Cancelling the Emergency Law was a key demand of anti-government protesters under Hosni Mubarak’s rule. The SCAF say they are considering cancelling it.
But human rights groups argue that actions speak louder than words and note that thousands of Egyptians have been put before military tribunals in the months since the January uprising. That is more, they say, than during the whole of Mubarak's 29-year rule.
The government counters that the military courts, which under Emergency Law are allowed to try civilians, are now being used only for common criminals who undermined national security during the political unrest.
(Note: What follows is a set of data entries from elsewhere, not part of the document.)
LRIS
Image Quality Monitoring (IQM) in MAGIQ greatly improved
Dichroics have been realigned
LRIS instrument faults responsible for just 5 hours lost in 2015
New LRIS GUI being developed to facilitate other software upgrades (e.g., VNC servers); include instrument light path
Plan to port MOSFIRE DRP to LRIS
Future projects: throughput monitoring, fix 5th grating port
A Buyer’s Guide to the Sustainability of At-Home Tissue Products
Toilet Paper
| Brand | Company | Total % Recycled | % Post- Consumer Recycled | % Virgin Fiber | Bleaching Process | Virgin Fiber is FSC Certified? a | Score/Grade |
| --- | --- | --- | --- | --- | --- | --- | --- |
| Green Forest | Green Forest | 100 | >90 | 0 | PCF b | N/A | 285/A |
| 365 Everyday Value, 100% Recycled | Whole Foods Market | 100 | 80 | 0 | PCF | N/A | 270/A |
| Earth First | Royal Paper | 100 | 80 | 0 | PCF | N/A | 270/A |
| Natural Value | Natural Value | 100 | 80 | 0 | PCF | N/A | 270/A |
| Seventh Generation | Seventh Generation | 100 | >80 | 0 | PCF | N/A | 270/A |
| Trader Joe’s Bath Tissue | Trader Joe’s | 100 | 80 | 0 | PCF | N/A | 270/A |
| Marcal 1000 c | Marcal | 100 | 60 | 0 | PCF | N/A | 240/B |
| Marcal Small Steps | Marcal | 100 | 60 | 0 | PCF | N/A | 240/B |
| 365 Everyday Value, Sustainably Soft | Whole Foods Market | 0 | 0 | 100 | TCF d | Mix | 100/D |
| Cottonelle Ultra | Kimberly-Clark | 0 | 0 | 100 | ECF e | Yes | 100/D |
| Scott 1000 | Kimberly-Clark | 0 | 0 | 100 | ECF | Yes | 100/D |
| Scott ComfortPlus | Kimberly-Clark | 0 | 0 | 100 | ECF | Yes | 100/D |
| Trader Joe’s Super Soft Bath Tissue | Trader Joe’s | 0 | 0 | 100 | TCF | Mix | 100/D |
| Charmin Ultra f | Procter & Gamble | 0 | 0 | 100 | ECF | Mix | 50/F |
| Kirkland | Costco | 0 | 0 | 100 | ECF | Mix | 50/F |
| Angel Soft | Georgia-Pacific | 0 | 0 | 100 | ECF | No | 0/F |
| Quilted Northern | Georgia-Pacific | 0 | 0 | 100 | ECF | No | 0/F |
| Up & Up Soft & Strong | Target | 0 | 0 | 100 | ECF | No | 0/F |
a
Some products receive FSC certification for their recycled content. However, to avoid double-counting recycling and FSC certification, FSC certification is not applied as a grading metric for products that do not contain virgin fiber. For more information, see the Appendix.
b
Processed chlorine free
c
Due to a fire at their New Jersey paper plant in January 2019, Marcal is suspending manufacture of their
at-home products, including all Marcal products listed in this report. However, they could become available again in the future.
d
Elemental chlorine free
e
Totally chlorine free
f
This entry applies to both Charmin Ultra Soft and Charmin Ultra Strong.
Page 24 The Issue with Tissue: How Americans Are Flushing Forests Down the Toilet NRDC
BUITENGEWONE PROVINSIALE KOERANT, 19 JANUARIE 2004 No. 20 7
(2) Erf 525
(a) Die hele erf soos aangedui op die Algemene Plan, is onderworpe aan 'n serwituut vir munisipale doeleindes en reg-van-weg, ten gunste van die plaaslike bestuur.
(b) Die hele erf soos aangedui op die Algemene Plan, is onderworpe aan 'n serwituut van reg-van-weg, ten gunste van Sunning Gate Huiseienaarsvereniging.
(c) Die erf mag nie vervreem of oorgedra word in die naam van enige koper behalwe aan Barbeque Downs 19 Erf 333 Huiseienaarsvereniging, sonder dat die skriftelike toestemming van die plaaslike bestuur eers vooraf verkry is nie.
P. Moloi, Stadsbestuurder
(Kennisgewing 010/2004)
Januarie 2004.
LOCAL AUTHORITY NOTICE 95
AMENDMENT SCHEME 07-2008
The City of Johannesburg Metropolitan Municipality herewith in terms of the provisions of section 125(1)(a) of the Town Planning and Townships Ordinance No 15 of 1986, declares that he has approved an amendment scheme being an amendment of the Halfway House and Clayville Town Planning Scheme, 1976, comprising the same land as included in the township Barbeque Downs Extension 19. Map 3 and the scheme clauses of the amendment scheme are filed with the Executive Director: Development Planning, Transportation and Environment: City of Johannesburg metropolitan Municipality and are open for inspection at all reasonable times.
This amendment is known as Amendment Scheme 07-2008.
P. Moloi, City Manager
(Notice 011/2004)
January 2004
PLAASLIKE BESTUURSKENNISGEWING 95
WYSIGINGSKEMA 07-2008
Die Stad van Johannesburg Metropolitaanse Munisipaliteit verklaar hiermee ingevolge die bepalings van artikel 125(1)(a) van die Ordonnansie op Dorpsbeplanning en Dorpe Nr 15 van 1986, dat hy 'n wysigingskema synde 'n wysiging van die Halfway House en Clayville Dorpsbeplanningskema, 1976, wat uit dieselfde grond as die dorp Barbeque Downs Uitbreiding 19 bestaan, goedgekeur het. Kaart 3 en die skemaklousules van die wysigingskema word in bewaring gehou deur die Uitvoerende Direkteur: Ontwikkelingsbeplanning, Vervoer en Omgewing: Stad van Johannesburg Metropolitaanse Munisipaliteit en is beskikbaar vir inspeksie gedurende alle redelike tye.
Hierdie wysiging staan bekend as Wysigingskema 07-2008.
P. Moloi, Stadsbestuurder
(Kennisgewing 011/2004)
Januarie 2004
Egypt's Emergency Law empowers the president or his representative to refer civilians suspected of felonies to a military court.
Morsy claimed on Monday that the military judiciary is currently handling cases of molestation, thuggery, and weapons possession, attributing the referral of such cases to military courts to the circumstances that followed the January uprising.
He said that the number of cases handled by military courts between 28 January and 28 August was 3863, involving 11,879 defendants, of whom 795 were acquitted.